This was one of the older SAQs, Question 9 from the first paper of 2000. Co-oximetry was also asked about in Question 17.2 from the first paper of 2010. Generally, the trainees have been expected to know how the pulse oximeter and co-oximeters differ in their function, and what may give rise to false pulse oximeter readings.
Physical principles of pulse oximetry:
- Oxygen saturation is the ratio of reduced haemoglobin to oxyhaemoglobin
- Reduced haemoglobin and oxyhaemoglobin absorb different wavelengths;
- Reduced Hb absorbs red light (660nm)
- Oxygenated Hb absorbs infra-red light (940nm)
- When fingertip blood is exposed to these two wavelengths, one can measure the absorption of red and infra-red light, and from this infer the concentration of the two types of haemoglobin.
- Tissue and venous absorption is eliminated by processing the signal and rejecting non-pulsatile components.
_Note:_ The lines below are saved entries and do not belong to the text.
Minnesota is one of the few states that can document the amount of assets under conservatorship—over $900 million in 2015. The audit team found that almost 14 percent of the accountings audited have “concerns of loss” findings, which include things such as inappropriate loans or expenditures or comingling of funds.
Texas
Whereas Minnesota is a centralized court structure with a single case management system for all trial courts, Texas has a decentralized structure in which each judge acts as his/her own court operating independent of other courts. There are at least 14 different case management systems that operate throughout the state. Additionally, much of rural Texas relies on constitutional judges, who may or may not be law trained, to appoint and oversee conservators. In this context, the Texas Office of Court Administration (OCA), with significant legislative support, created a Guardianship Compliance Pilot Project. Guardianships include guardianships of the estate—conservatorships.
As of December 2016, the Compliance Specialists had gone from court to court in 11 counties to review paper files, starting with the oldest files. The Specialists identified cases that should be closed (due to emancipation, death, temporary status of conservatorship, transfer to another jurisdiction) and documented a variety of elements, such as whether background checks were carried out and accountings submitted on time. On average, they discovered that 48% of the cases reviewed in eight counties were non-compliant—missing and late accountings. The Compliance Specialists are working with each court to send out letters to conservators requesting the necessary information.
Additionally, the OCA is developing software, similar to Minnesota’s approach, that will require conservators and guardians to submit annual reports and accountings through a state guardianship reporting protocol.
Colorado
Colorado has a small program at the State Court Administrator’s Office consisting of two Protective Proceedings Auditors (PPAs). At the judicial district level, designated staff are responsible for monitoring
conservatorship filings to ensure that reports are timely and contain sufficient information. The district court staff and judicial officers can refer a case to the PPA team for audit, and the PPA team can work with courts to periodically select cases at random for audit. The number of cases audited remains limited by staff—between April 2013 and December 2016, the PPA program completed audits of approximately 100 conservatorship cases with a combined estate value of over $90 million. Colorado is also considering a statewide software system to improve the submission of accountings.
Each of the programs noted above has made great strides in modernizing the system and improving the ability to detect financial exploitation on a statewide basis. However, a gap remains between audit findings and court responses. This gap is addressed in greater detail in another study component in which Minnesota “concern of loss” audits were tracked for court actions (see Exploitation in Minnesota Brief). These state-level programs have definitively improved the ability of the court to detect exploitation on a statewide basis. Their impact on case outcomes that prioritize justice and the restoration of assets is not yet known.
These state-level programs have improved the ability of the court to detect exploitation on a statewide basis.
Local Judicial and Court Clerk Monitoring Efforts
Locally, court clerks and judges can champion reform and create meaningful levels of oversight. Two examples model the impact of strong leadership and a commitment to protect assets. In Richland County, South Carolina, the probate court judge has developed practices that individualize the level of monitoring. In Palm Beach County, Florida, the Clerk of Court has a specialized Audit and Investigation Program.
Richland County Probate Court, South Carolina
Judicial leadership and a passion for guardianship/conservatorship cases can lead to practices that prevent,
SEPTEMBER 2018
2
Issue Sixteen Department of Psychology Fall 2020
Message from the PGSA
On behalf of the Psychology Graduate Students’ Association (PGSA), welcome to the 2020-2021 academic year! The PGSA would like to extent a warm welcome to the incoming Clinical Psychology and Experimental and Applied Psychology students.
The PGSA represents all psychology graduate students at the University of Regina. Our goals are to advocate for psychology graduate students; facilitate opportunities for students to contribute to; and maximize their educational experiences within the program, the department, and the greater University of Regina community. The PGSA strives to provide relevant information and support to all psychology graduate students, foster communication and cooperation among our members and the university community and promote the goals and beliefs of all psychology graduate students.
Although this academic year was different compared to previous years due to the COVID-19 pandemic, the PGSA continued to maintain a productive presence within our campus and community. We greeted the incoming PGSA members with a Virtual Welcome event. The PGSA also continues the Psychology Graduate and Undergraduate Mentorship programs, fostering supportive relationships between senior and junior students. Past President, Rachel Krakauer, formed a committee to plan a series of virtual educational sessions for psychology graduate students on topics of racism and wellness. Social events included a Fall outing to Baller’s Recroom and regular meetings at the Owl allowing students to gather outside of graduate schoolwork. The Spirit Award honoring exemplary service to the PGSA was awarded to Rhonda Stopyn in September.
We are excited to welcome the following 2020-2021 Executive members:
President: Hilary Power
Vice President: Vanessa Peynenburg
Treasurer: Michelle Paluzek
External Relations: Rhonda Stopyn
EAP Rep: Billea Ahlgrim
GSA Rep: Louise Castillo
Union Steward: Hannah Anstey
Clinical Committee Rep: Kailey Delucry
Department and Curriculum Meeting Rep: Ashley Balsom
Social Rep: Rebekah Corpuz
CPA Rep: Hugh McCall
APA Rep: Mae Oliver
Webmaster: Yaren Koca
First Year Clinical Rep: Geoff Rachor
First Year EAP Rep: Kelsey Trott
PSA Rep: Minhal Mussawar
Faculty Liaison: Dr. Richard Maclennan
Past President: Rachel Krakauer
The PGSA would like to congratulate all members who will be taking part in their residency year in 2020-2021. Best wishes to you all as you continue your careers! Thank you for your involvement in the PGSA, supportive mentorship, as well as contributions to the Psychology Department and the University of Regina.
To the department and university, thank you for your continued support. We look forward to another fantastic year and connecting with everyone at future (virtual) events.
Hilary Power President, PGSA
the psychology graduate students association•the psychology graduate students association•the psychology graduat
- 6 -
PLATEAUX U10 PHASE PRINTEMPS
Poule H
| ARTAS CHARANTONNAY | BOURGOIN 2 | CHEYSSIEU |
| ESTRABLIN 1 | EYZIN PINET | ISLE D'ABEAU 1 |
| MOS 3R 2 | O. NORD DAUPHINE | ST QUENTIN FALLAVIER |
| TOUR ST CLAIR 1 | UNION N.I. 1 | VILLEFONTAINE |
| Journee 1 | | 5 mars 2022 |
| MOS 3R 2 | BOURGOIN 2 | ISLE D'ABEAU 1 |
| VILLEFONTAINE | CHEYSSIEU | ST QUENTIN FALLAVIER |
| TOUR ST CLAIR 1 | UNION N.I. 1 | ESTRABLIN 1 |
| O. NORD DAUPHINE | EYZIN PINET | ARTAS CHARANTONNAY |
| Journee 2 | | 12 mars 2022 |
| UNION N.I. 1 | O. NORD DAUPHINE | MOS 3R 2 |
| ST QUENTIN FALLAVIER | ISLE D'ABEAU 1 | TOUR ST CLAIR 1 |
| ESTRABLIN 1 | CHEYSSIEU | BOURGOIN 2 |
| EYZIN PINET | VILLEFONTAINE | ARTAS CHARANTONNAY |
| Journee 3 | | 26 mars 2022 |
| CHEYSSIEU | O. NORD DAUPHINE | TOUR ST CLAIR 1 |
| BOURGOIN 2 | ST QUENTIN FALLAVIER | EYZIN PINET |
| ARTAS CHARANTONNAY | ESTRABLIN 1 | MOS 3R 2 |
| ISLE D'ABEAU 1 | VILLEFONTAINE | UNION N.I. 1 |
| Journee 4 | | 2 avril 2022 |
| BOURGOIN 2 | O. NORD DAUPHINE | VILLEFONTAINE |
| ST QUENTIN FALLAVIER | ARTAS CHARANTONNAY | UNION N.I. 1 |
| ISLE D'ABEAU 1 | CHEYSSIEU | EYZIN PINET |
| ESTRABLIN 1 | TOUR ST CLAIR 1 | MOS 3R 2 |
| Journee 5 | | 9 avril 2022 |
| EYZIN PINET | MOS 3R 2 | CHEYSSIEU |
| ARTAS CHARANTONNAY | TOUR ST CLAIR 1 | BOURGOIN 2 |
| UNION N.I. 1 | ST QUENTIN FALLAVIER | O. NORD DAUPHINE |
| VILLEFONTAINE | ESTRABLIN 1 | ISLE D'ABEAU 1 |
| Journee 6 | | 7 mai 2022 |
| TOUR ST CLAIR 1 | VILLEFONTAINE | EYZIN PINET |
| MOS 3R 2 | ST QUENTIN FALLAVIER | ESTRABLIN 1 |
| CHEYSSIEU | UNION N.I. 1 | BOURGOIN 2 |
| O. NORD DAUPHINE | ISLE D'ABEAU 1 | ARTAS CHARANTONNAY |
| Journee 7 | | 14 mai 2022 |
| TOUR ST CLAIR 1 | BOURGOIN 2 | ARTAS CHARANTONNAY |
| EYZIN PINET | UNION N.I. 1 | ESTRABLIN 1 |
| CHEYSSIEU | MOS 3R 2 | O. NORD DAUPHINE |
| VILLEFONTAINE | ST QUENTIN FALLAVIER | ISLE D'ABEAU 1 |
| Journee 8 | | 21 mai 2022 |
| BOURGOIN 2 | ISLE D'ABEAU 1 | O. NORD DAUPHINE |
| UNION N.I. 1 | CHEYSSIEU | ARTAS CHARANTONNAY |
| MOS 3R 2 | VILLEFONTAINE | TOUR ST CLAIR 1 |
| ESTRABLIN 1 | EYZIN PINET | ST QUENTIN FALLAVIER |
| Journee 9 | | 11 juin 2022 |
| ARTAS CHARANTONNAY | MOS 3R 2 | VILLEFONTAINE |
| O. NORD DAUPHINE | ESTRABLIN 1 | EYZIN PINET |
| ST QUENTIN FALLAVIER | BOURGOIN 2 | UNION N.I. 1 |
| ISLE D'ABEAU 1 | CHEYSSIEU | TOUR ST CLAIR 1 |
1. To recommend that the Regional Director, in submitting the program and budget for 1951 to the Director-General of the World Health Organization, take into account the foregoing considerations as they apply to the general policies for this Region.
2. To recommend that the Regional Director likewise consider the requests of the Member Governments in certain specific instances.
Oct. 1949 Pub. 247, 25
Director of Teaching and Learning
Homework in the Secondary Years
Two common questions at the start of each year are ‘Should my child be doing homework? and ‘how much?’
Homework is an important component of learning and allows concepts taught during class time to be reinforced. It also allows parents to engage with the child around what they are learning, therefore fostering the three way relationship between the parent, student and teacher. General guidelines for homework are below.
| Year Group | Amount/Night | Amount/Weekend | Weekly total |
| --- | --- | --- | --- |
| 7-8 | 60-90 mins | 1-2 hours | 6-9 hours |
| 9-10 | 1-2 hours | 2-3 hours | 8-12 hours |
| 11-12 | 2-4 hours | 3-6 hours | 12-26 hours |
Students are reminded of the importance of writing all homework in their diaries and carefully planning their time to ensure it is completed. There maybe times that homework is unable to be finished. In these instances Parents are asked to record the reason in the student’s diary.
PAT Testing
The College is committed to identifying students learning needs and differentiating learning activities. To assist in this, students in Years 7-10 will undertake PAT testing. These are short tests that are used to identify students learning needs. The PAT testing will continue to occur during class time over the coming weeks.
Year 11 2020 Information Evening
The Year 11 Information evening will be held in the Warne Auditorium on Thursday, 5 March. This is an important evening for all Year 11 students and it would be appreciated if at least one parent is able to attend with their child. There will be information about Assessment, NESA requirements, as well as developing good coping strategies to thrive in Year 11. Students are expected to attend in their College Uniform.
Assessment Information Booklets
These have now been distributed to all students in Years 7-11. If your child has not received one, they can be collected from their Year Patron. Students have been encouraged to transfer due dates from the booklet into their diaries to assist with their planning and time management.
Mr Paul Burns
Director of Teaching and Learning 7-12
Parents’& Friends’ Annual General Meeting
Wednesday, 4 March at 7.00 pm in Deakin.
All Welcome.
- As always, LITFL do it better
Causes for false readings of the pulse oximeter:
- Technical problems
- Poor calibration
- Damage to sensor or leads
- Interference
- Ambient lighting
- Patient movement
- Poor signal quality due to decreased access to blood
- Poor perfusion
- Nail polish
- Abnormal blood contents:
- Carboxyhaemoglobin
- Methaemoglobin
- Methylene blue dye
- Indocyanine blue dye
References
Tremper, Kevin K. "Pulse oximetry." CHEST Journal 95.4 (1989): 713-715.
Sinex, James E. "Pulse oximetry: principles and limitations." The American journal of emergency medicine 17.1 (1999): 59-66.
Ralston, A. C., R. K. Webb, and W. B. Runciman. "Potential errors in pulse oximetry III: Effects of interference, dyes, dyshaemoglobins and other pigments*." Anaesthesia 46.4 (1991): 291-295.